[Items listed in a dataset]
_____
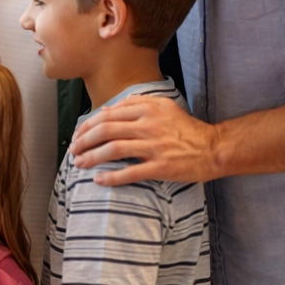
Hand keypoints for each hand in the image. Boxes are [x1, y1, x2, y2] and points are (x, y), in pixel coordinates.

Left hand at [69, 94, 220, 185]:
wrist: (212, 148)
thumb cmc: (185, 128)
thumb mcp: (162, 106)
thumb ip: (135, 104)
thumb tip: (107, 109)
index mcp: (147, 109)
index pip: (107, 116)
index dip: (87, 126)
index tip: (77, 135)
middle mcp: (148, 125)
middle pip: (106, 131)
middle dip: (83, 141)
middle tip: (73, 150)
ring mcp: (154, 147)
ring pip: (113, 149)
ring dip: (91, 157)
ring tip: (79, 164)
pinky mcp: (160, 167)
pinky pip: (130, 172)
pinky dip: (111, 177)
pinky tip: (98, 180)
_____
## ASSIGNMENT
Print all the entries exactly as they appear, without the pictures.

## ANSWER
Hand keypoints for each hand in the image. Boxes are [x1, y1, x2, y2] and points are (x, y), in pixel coordinates.

Left hand at [69, 94, 220, 185]:
wrist: (212, 148)
thumb cmc: (185, 128)
thumb mcp: (162, 106)
thumb ip: (135, 104)
thumb tip: (107, 109)
index mcp: (147, 109)
index pip: (107, 116)
index dip: (87, 126)
index tip: (77, 135)
middle mcp: (148, 125)
middle pip: (106, 131)
middle dip: (83, 141)
middle tip: (73, 150)
ring mcp: (154, 147)
ring pip: (113, 149)
ring dip: (91, 157)
ring tip: (79, 164)
pinky mcp: (160, 167)
pinky pip: (130, 172)
pinky dip: (111, 177)
pinky tip: (98, 180)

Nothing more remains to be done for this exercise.